I tell ya! Just look at the charts. You've got great songwriters slaving away for years not becoming famous because some S Club 7 rip-off gets to no1 on their first week beause they land themselves a slot on a pointless reality show for "celebs" (who've had a top 100 single of something) and they can dance (supposedly) Also getting millions some computer-generated frog that sounds like a 2 year old on helium. On that subject the crazy frog debut got to number one and what was @ #2? Coldplay's Speed of Sound. I REST MY CASE!

WHAT'S THE WORLD COME TO?? !#@/?!


----------



## earthman buck (Jan 28, 2007)

davidisawriter said:
			
		

> Coldplay are good. Not great, not crap, but better than the manufactured drivel of the Pussycat Dolls and other related plastic cheese for 8 year olds.

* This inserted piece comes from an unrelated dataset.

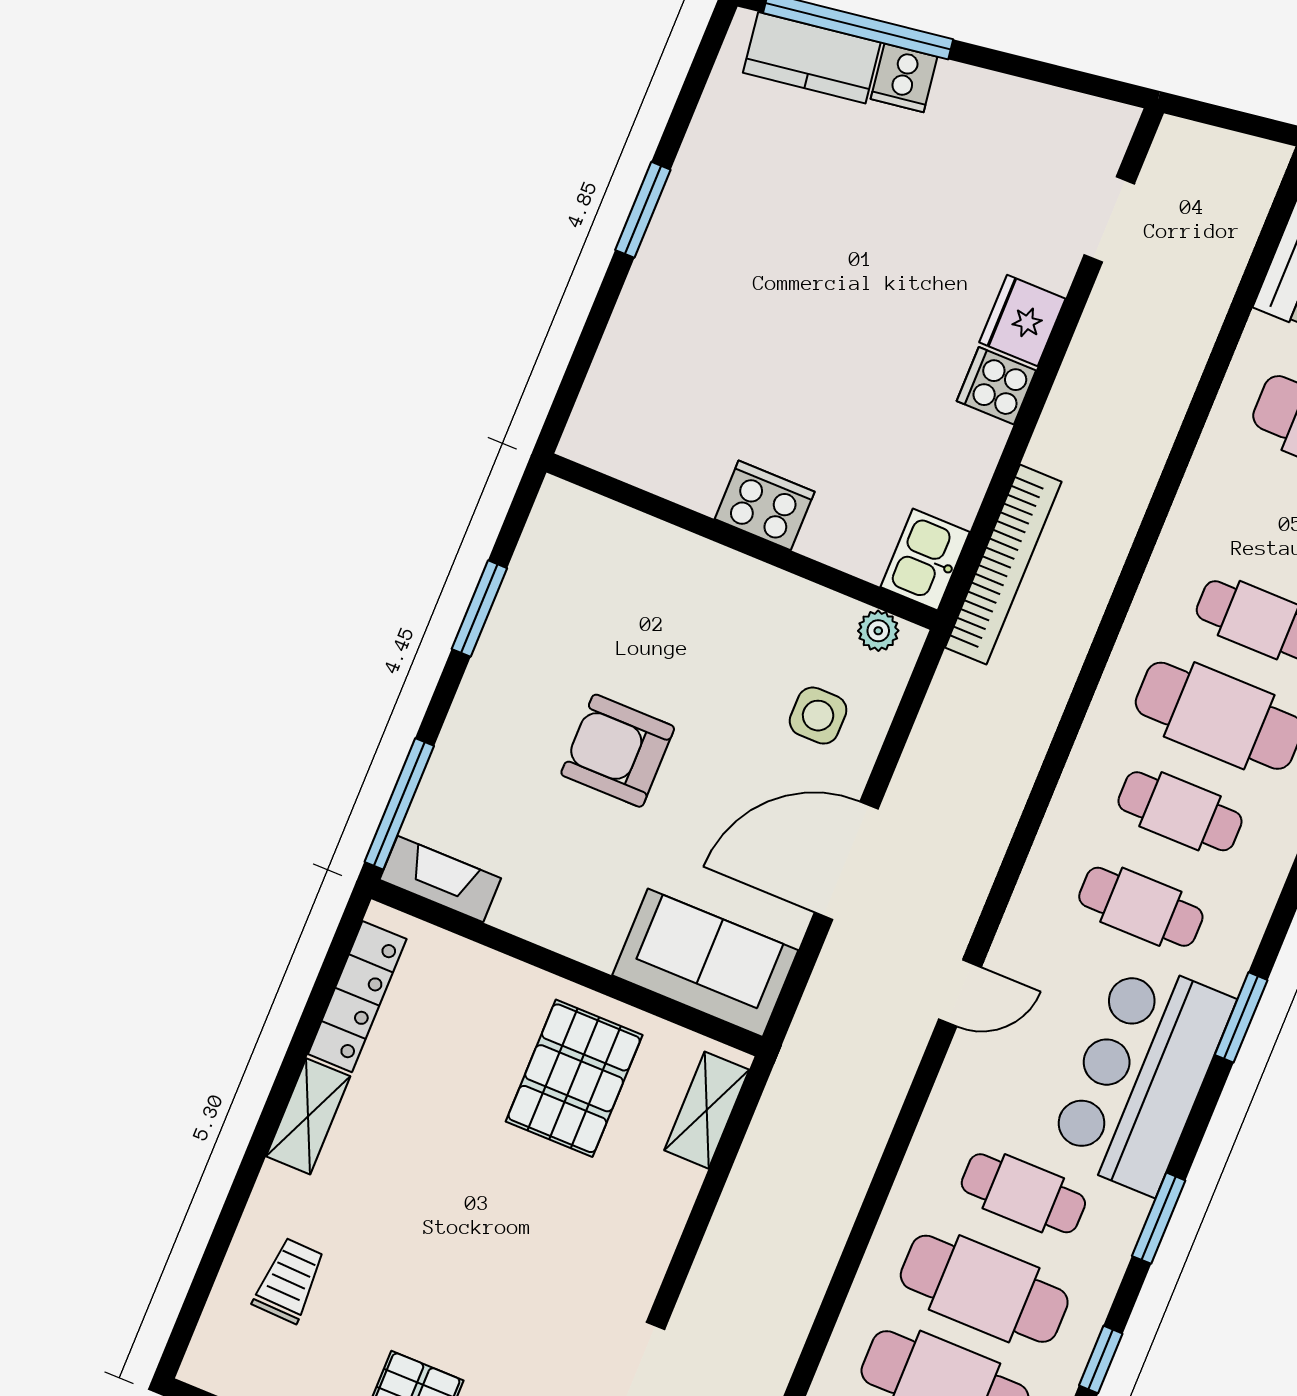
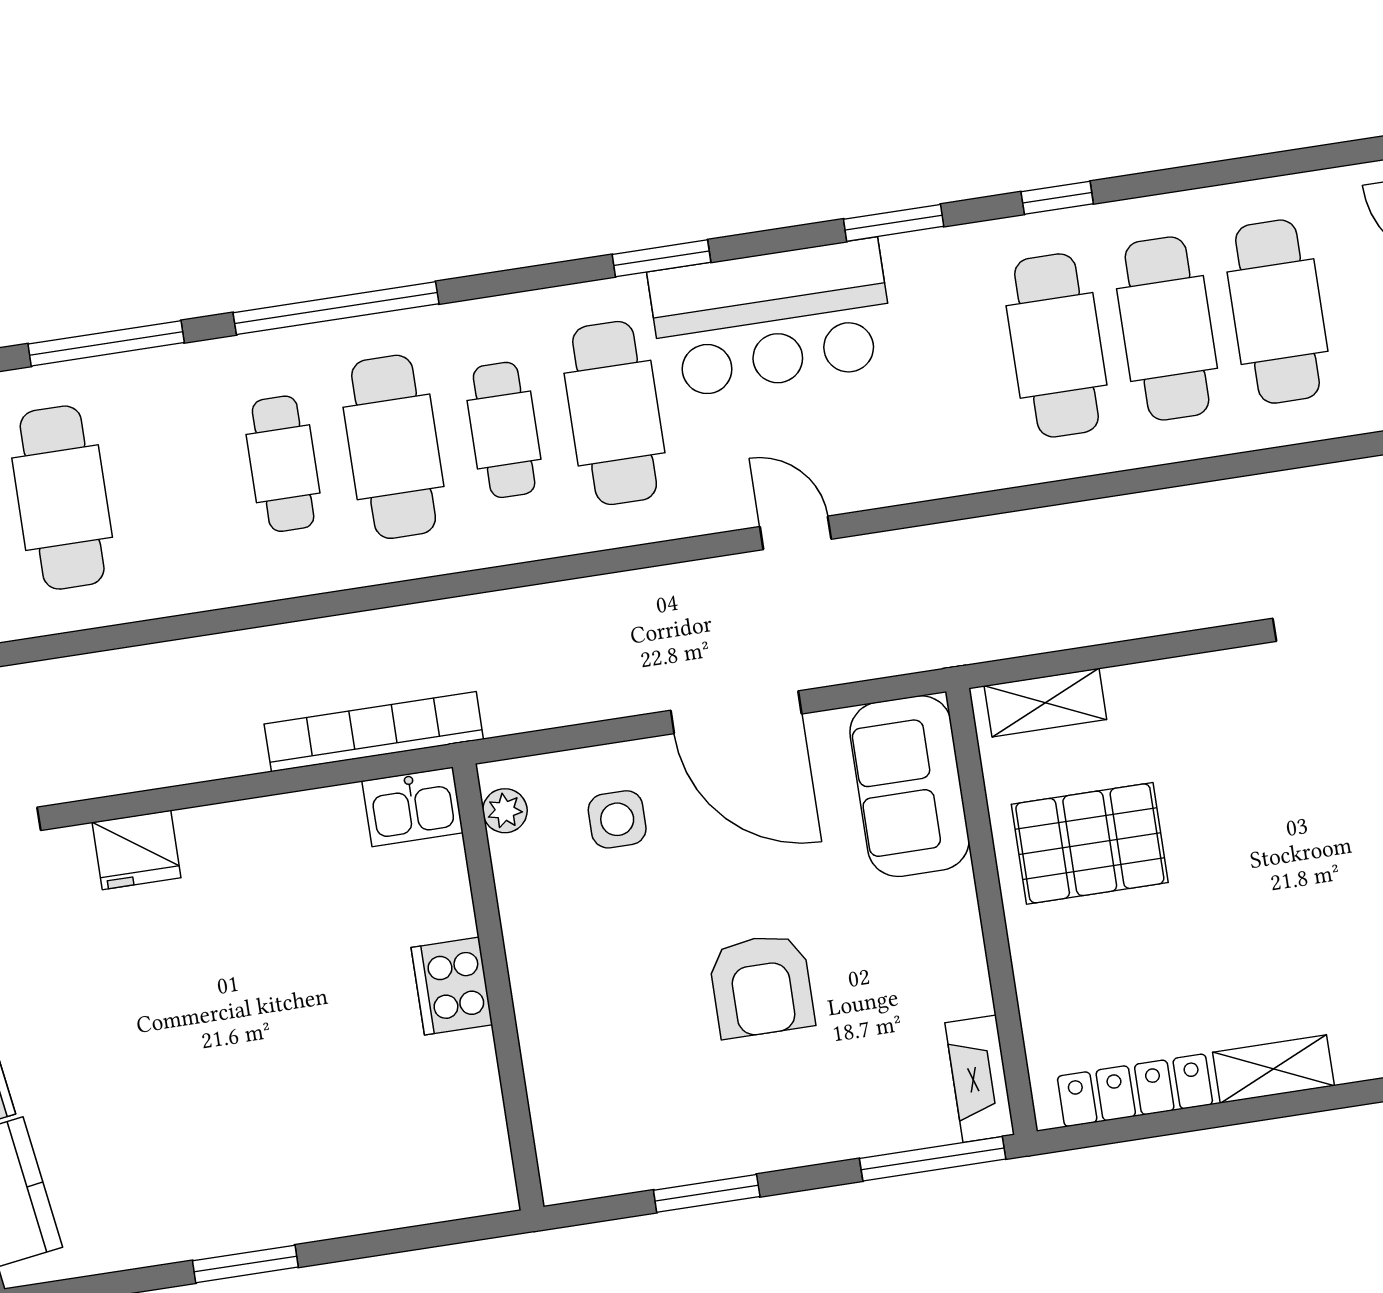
cooker: (996, 386) -> (212, 838), removed
cafe table: (1141, 907) -> (615, 413), width x1.37, depth x1.35
cafe table: (1023, 1193) -> (946, 362), removed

Well, I agree with you on that point. I may not like Coldplay, but at least I can appreciate the way they're different from pretty much everything else out there these days.


----------



## Jolly McJollyson (Jan 28, 2007)

davidisawriter said:
			
		

> Coldplay are good. Not great, not crap, but better than the manufactured drivel of the Pussycat Dolls and other related plastic cheese for 8 year olds.


You don't think that the pussycat dolls sound a little like Parliament Funkadelic?

I'm glad the Dolls are around.  They've brought back decent, complex songwriting into pop music.


----------



## Shawn (Jan 28, 2007)

AAAAHHAH!!!! My God. Insolence.  Me and my boyfriend... well, erm, did something for the first time while "Green Eyes" was playing. Makes me tear up every time.

Next, people will be saying they don't like Eastenders or... or, Tina Turner (that's for my boyfriends sake, not mine)!


----------